Olympus C-5050 5.0 MP Zoom, that and an old SLR from the StoneAges given to me from my mother, which takes awesome B&W's. The Olympus is a bit clunkier than I'd like for a digital, but it takes amazing pictures, including the SuperMacro it! I have yet to have a need to upgrade at all.

And of course, PhotoShop can make a mediocre photo into a piece of art...if you have an eye for it.
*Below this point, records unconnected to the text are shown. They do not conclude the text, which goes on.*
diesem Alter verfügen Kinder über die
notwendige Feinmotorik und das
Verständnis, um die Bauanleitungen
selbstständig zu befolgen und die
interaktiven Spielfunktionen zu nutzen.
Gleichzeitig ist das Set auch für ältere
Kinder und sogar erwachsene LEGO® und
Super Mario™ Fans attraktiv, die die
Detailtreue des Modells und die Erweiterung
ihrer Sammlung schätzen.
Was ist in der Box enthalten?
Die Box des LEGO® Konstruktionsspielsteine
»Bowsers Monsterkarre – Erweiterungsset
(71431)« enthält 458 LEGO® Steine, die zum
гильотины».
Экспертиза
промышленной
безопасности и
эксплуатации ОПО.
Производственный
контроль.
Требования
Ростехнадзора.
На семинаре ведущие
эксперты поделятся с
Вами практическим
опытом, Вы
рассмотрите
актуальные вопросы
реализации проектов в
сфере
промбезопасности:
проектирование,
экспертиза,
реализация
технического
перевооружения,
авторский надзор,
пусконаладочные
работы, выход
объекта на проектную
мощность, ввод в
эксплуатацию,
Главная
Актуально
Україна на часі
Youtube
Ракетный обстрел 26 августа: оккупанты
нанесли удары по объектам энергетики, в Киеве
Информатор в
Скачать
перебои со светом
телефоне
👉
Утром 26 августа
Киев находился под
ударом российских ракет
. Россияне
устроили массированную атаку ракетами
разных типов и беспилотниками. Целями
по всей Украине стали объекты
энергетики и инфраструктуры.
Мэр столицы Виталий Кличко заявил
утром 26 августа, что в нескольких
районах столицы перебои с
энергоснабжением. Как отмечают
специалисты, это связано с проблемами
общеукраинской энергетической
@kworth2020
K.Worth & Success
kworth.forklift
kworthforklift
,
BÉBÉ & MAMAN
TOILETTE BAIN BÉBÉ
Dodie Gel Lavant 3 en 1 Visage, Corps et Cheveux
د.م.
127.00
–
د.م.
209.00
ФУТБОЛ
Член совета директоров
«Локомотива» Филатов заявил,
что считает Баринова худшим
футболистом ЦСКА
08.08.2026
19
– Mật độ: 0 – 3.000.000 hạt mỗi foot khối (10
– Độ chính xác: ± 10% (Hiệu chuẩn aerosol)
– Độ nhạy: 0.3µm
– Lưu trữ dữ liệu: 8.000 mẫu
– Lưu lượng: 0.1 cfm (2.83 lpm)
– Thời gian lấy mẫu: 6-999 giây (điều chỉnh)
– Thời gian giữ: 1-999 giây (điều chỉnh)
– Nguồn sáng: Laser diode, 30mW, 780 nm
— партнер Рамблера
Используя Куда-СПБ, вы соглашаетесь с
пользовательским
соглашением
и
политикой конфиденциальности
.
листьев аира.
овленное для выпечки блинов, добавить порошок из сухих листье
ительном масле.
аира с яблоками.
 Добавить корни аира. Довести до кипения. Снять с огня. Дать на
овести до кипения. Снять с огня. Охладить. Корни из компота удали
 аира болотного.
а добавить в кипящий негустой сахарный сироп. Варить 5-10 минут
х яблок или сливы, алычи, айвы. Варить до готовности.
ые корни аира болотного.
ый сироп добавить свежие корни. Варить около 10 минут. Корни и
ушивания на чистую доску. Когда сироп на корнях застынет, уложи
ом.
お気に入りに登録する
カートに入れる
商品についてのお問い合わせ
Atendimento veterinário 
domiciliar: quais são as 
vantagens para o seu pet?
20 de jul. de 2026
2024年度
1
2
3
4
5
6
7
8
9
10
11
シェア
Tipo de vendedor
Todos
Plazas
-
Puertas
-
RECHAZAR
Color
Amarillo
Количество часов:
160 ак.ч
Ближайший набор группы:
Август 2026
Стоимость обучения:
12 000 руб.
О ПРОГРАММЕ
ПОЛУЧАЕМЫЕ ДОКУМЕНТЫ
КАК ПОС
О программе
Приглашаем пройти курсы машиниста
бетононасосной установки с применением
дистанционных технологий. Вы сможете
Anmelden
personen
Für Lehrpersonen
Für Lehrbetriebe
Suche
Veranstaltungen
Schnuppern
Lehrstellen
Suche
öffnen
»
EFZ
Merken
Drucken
I, too, have noticed that the "posers" are the ones that have the fanciest, most expensive cameras that they know nothing about and call themselves "photographers." The Title doesn't make thee.

Killired said...

i think i told you before i have a nikon cool pix 880... yes it's loike 6 years old and was probably 880 bucks back then too! i think that's when digital cameras were first coming out and i just had to have one becasue i love to take pix and when i do, i take a million! for example, at the boys school they did a pinwheels for peace presentation out on the lawn... took the camera and by the end of the program, i had snapped 81 pix!!!!!!!! imagine that with roll film! yikes! so i love my digital and i really dont see a need to get a new one... yes they are smaller... we were admiring them at best buy the other day but... it's still an awesome camera and the best investment i ever made with it was to buy the rechargeable battery and charger for like $75... it has more than paid for itself since the batteries it takes are priced anywhere from $9.99 - $12.99 depending on where you get it!

i think it's part the equipment and part the user... because there are a ton of features on mine and they are confusing so i have to read the book often... but since you've inspired me so much, i take pix a lot differently these days!

Shannon said...

I use a Nikon N65 or a Nikon FG20 if I want to back to the stone ages.

rashbre said...

I mainly use a little Panasonic for most of my blog shots. It also has a big glass lens and a good manual mode which I use more than the automatic.

It also doesnt look intimidating like my big Nikon which can stop me getting into places {hmm - are you a professional?}

The other thing for me that is really important is that when you click the button it actually takes the photo. Many Sonys and some Canons and even the low end Nikons have a discernable delay which is hopeless for anything moving.

So ideally try before you buy for small digital cameras.

Like Florence's comment, I also use Photoshop and Yellow Mug quite a lot for cleanup.

Ketan Ramji said...

Hey buddy - my camera history. First camera was a Fujica ST 605. Five years later my wife bought me a used Pentax ME - I was in heaven. That stayed with me in conjunction with 2Mb Fuji followed by a 8Mb Samsung point and shoot. Finally in 2008, after 20 years, my Pentax SLR took a back seat to a Nikon D80. I'm done. I can do more with it than ever before.